## [DIRECTIVE]
Could you put every line of text in the data below into a Markdown table with the columns Row and Line, numbering each row and skipping blank lines? Leave the pictures out of your answer.
____ SOURCE DATA
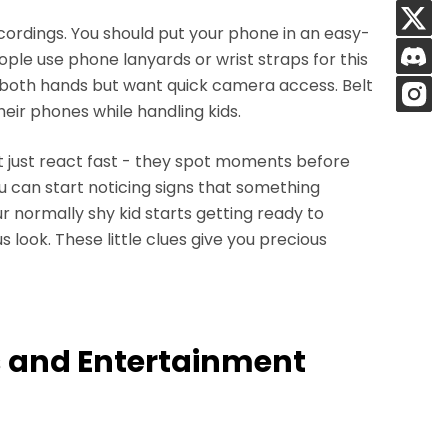
cordings. You should put your phone in an easy-
ple use phone lanyards or wrist straps for this
 both hands but want quick camera access. Belt
eir phones while handling kids.
 just react fast - they spot moments before
ou can start noticing signs that something
 normally shy kid starts getting ready to
look. These little clues give you precious
ts and Entertainment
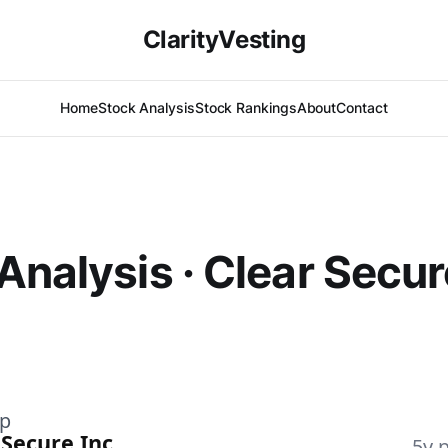
ClarityVesting
Home
Stock Analysis
Stock Rankings
About
Contact
Analysis · Clear Secur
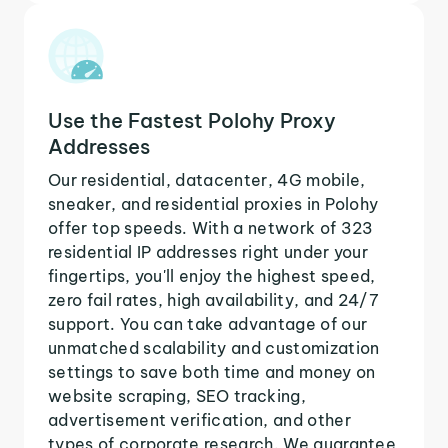
Use the Fastest Polohy Proxy
Addresses
Our residential, datacenter, 4G mobile,
sneaker, and residential proxies in Polohy
offer top speeds. With a network of 323
residential IP addresses right under your
fingertips, you'll enjoy the highest speed,
zero fail rates, high availability, and 24/7
support. You can take advantage of our
unmatched scalability and customization
settings to save both time and money on
website scraping, SEO tracking,
advertisement verification, and other
types of corporate research. We guarantee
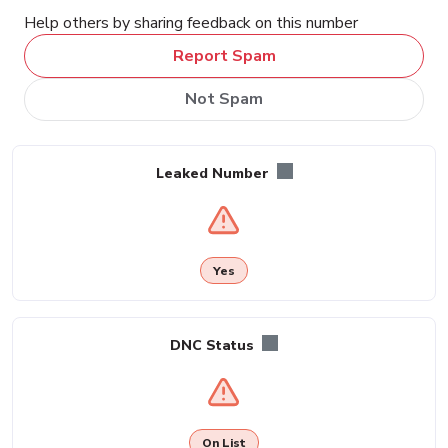
Help others by sharing feedback on this number
Report Spam
Not Spam
Leaked Number
Yes
DNC Status
On List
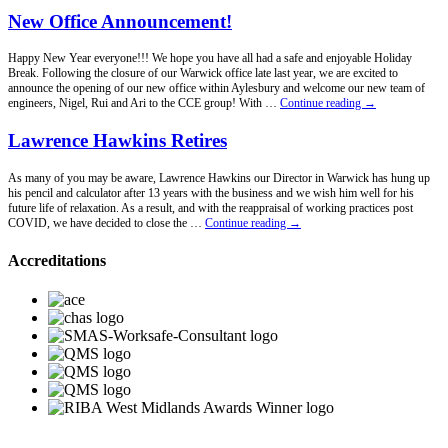
New Office Announcement!
Happy New Year everyone!!! We hope you have all had a safe and enjoyable Holiday
Break. Following the closure of our Warwick office late last year, we are excited to
announce the opening of our new office within Aylesbury and welcome our new team of
New
engineers, Nigel, Rui and Ari to the CCE group! With …
Continue reading
→
Office
Announcement!
Lawrence Hawkins Retires
As many of you may be aware, Lawrence Hawkins our Director in Warwick has hung up
his pencil and calculator after 13 years with the business and we wish him well for his
future life of relaxation. As a result, and with the reappraisal of working practices post
Lawrence
COVID, we have decided to close the …
Continue reading
→
Hawkins
Retires
Accreditations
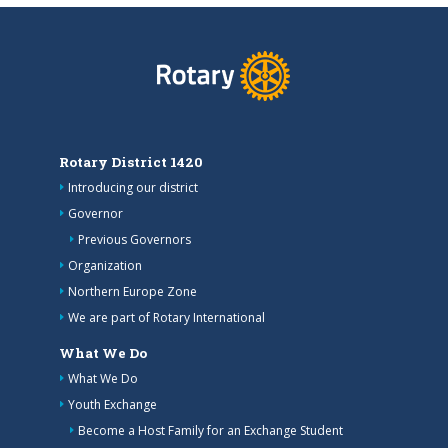
Rotary District 1420
Introducing our district
Governor
Previous Governors
Organization
Northern Europe Zone
We are part of Rotary International
What We Do
What We Do
Youth Exchange
Become a Host Family for an Exchange Student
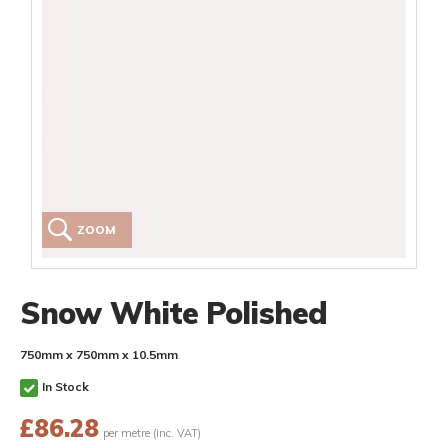
ZOOM
Snow White Polished
750mm x 750mm x 10.5mm
In Stock
£
86.28
per metre (inc. VAT)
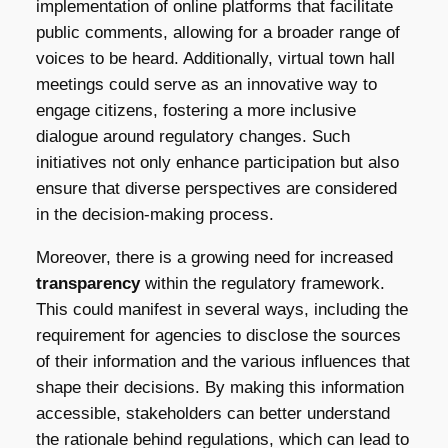
implementation of online platforms that facilitate
public comments, allowing for a broader range of
voices to be heard. Additionally, virtual town hall
meetings could serve as an innovative way to
engage citizens, fostering a more inclusive
dialogue around regulatory changes. Such
initiatives not only enhance participation but also
ensure that diverse perspectives are considered
in the decision-making process.
Moreover, there is a growing need for increased
transparency
within the regulatory framework.
This could manifest in several ways, including the
requirement for agencies to disclose the sources
of their information and the various influences that
shape their decisions. By making this information
accessible, stakeholders can better understand
the rationale behind regulations, which can lead to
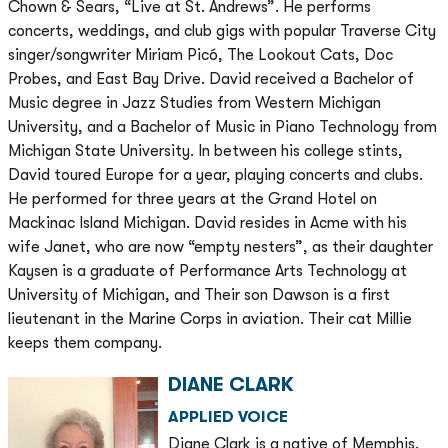
Chown & Sears, “Live at St. Andrews”. He performs
concerts, weddings, and club gigs with popular Traverse City
singer/songwriter Miriam Picó, The Lookout Cats, Doc
Probes, and East Bay Drive. David received a Bachelor of
Music degree in Jazz Studies from Western Michigan
University, and a Bachelor of Music in Piano Technology from
Michigan State University. In between his college stints,
David toured Europe for a year, playing concerts and clubs.
He performed for three years at the Grand Hotel on
Mackinac Island Michigan. David resides in Acme with his
wife Janet, who are now “empty nesters”, as their daughter
Kaysen is a graduate of Performance Arts Technology at
University of Michigan, and Their son Dawson is a first
lieutenant in the Marine Corps in aviation. Their cat Millie
keeps them company.
DIANE CLARK
APPLIED VOICE
Diane Clark is a native of Memphis,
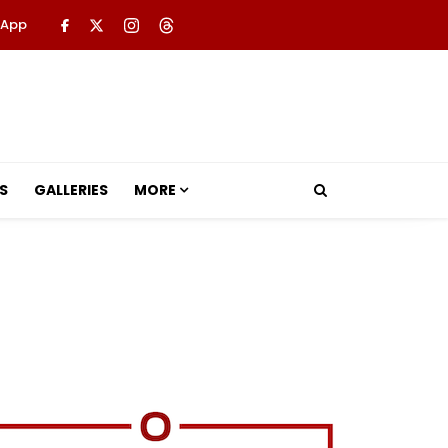
 App
S
GALLERIES
MORE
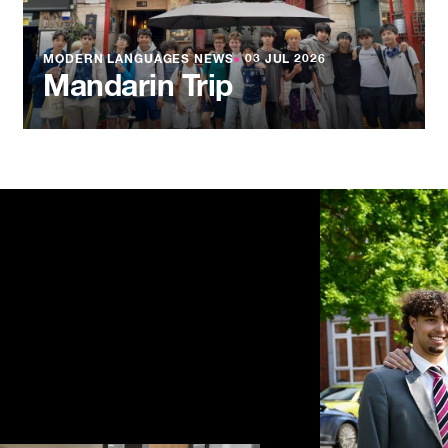
MODERN LANGUAGES NEWS
●
03 JUL 2026
Mandarin Trip
NEWS
●
03 JU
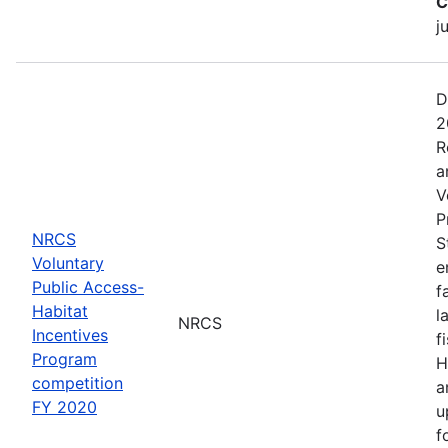
C
j
D
2
R
a
V
P
NRCS
S
Voluntary
e
Public Access-
f
Habitat
l
NRCS
Incentives
f
Program
H
competition
a
FY 2020
u
f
________
## [THE ANSWER]
| Row | Line |
|---|---|
| 1 | cordings. You should put your phone in an easy- |
| 2 | ple use phone lanyards or wrist straps for this |
| 3 |  both hands but want quick camera access. Belt |
| 4 | eir phones while handling kids. |
| 5 |  just react fast - they spot moments before |
| 6 | ou can start noticing signs that something |
| 7 |  normally shy kid starts getting ready to |
| 8 | look. These little clues give you precious |
| 9 | ts and Entertainment |
| 10 | ClarityVesting |
| 11 | Home |
| 12 | Stock Analysis |
| 13 | Stock Rankings |
| 14 | About |
| 15 | Contact |
| 16 | Analysis · Clear Secur |
| 17 | Use the Fastest Polohy Proxy |
| 18 | Addresses |
| 19 | Our residential, datacenter, 4G mobile, |
| 20 | sneaker, and residential proxies in Polohy |
| 21 | offer top speeds. With a network of 323 |
| 22 | residential IP addresses right under your |
| 23 | fingertips, you'll enjoy the highest speed, |
| 24 | zero fail rates, high availability, and 24/7 |
| 25 | support. You can take advantage of our |
| 26 | unmatched scalability and customization |
| 27 | settings to save both time and money on |
| 28 | website scraping, SEO tracking, |
| 29 | advertisement verification, and other |
| 30 | types of corporate research. We guarantee |
| 31 | Help others by sharing feedback on this number |
| 32 | Report Spam |
| 33 | Not Spam |
| 34 | Leaked Number |
| 35 | Yes |
| 36 | DNC Status |
| 37 | On List |
| 38 | New Office Announcement! |
| 39 | Happy New Year everyone!!! We hope you have all had a safe and enjoyable Holiday |
| 40 | Break. Following the closure of our Warwick office late last year, we are excited to |
| 41 | announce the opening of our new office within Aylesbury and welcome our new team of |
| 42 | New |
| 43 | engineers, Nigel, Rui and Ari to the CCE group! With … |
| 44 | Continue reading |
| 45 | → |
| 46 | Office |
| 47 | Announcement! |
| 48 | Lawrence Hawkins Retires |
| 49 | As many of you may be aware, Lawrence Hawkins our Director in Warwick has hung up |
| 50 | his pencil and calculator after 13 years with the business and we wish him well for his |
| 51 | future life of relaxation. As a result, and with the reappraisal of working practices post |
| 52 | Lawrence |
| 53 | COVID, we have decided to close the … |
| 54 | Continue reading |
| 55 | → |
| 56 | Hawkins |
| 57 | Retires |
| 58 | Accreditations |
| 59 | Rotary District 1420 |
| 60 | Introducing our district |
| 61 | Governor |
| 62 | Previous Governors |
| 63 | Organization |
| 64 | Northern Europe Zone |
| 65 | We are part of Rotary International |
| 66 | What We Do |
| 67 | What We Do |
| 68 | Youth Exchange |
| 69 | Become a Host Family for an Exchange Student |
| 70 | ZOOM |
| 71 | Snow White Polished |
| 72 | 750mm x 750mm x 10.5mm |
| 73 | In Stock |
| 74 | £ |
| 75 | 86.28 |
| 76 | per metre (inc. VAT) |
| 77 | implementation of online platforms that facilitate |
| 78 | public comments, allowing for a broader range of |
| 79 | voices to be heard. Additionally, virtual town hall |
| 80 | meetings could serve as an innovative way to |
| 81 | engage citizens, fostering a more inclusive |
| 82 | dialogue around regulatory changes. Such |
| 83 | initiatives not only enhance participation but also |
| 84 | ensure that diverse perspectives are considered |
| 85 | in the decision-making process. |
| 86 | Moreover, there is a growing need for increased |
| 87 | transparency |
| 88 | within the regulatory framework. |
| 89 | This could manifest in several ways, including the |
| 90 | requirement for agencies to disclose the sources |
| 91 | of their information and the various influences that |
| 92 | shape their decisions. By making this information |
| 93 | accessible, stakeholders can better understand |
| 94 | the rationale behind regulations, which can lead to |
| 95 | Chown & Sears, “Live at St. Andrews”. He performs |
| 96 | concerts, weddings, and club gigs with popular Traverse City |
| 97 | singer/songwriter Miriam Picó, The Lookout Cats, Doc |
| 98 | Probes, and East Bay Drive. David received a Bachelor of |
| 99 | Music degree in Jazz Studies from Western Michigan |
| 100 | University, and a Bachelor of Music in Piano Technology from |
| 101 | Michigan State University. In between his college stints, |
| 102 | David toured Europe for a year, playing concerts and clubs. |
| 103 | He performed for three years at the Grand Hotel on |
| 104 | Mackinac Island Michigan. David resides in Acme with his |
| 105 | wife Janet, who are now “empty nesters”, as their daughter |
| 106 | Kaysen is a graduate of Performance Arts Technology at |
| 107 | University of Michigan, and Their son Dawson is a first |
| 108 | lieutenant in the Marine Corps in aviation. Their cat Millie |
| 109 | keeps them company. |
| 110 | DIANE CLARK |
| 111 | APPLIED VOICE |
| 112 | Diane Clark is a native of Memphis, |
| 113 |  App |
| 114 | S |
| 115 | GALLERIES |
| 116 | MORE |
| 117 | MODERN LANGUAGES NEWS |
| 118 | ● |
| 119 | 03 JUL 2026 |
| 120 | Mandarin Trip |
| 121 | NEWS |
| 122 | ● |
| 123 | 03 JU |
| 124 | C |
| 125 | j |
| 126 | D |
| 127 | 2 |
| 128 | R |
| 129 | a |
| 130 | V |
| 131 | P |
| 132 | NRCS |
| 133 | S |
| 134 | Voluntary |
| 135 | e |
| 136 | Public Access- |
| 137 | f |
| 138 | Habitat |
| 139 | l |
| 140 | NRCS |
| 141 | Incentives |
| 142 | f |
| 143 | Program |
| 144 | H |
| 145 | competition |
| 146 | a |
| 147 | FY 2020 |
| 148 | u |
| 149 | f |